这是我第一次回到我的家乡马来西亚拍摄电影,我们在吉隆坡的市区里的历史性的半山芭监狱旁找到一个很特别的场景,那是一座巨大的废弃工地大楼。90年代初大马因应经济发展政策输入大量外劳兴建各种大楼,其中包括了当时标榜世界最高的双峰塔,90年代末又因亚洲经济风暴导致许多建设无法完工,而那些来自其他贫穷国家的外劳,一瞬间进退维谷,大部分变成了藏匿、流窜、没有身分的非法苦力。而这栋在半山芭监狱邻近的边废弃的庞然怪物,就是当年遗留下来。我们走进去,赫然发现整座水泥工程的内部气势雄伟得像一座后现代的歌剧院,斑驳的水泥中庭赫然出现一面黑色的湖水,深不可测(应该是经年累月的雨水,或水灾未排去的积水)。我的脑海里闪过莫扎特的《魔笛》,那些追逐着爱情的英雄公主,或兴风作浪的神仙妖魔,将可在此时此地,找到他们的新舞台,一座真正的水泥森林……对着那面巨大的黑水,我同时又想起起中国诗人北岛的诗:走吧 我们没有失去记忆 我们去寻找生命的湖……

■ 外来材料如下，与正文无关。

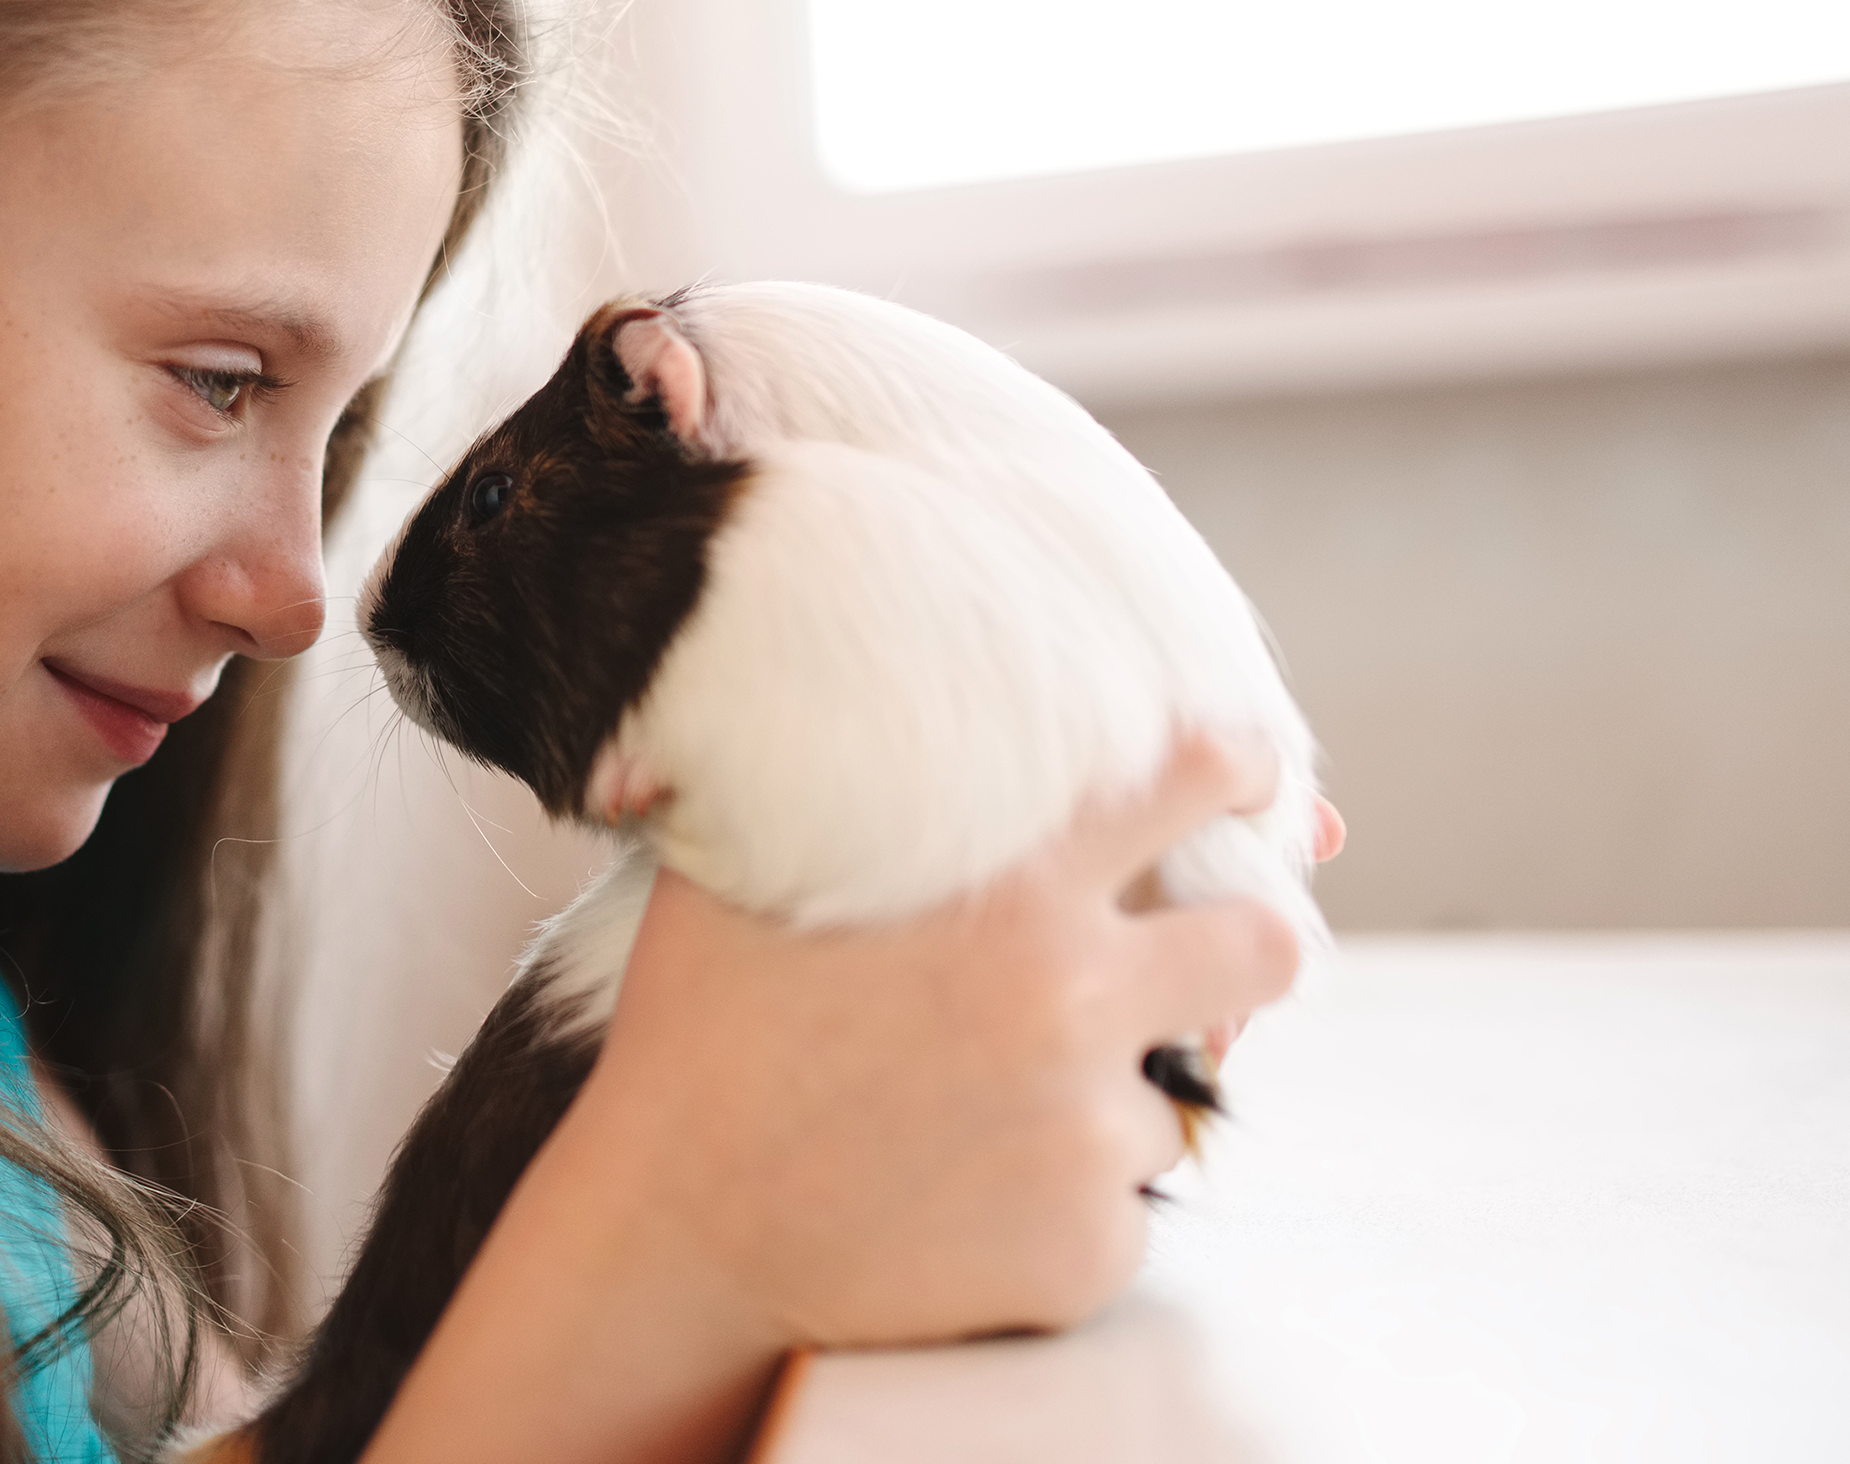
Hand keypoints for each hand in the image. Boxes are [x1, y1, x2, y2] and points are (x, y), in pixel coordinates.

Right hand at [572, 728, 1304, 1349]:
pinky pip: (1113, 1210)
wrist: (676, 1234)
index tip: (1244, 781)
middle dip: (1247, 946)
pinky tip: (951, 1202)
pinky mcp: (1090, 1249)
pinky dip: (1054, 1208)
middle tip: (1195, 965)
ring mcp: (1090, 1134)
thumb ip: (852, 786)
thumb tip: (887, 693)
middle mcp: (1074, 998)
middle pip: (1266, 947)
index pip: (1201, 775)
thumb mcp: (758, 863)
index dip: (1241, 768)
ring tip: (968, 1119)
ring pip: (1169, 1098)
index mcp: (1011, 885)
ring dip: (1096, 1103)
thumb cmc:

我认为,历史与社会现状或多或少起着某些联系,因此,考究历史是重要的。比如说一个古迹,拥有一百年的历史,它的意义就是存在……它曾经存在过。就算是视觉上也好,有的人跟历史没有什么相关,有的人比较相关,但是他存在在这个社会里面,他总是会有一些相关,每个人的存在是单独的,可是又跟他的环境是藕断丝连的。

=南洋商报周刊=

看了这一篇文章,莫名心疼的感觉浮上心头。
心情是与笔者一样的。
值得保留的文化因为一些“歪论”,而被否决了它所存有的价值;
我们却无能为力,只能心中感叹。

如笔者所说:"越来越沉沦于文明的现代人越来越不知道,这个充满焦虑的时代,正被狂妄主义腐蚀多时。"

真正文明的定义,到底去了哪里?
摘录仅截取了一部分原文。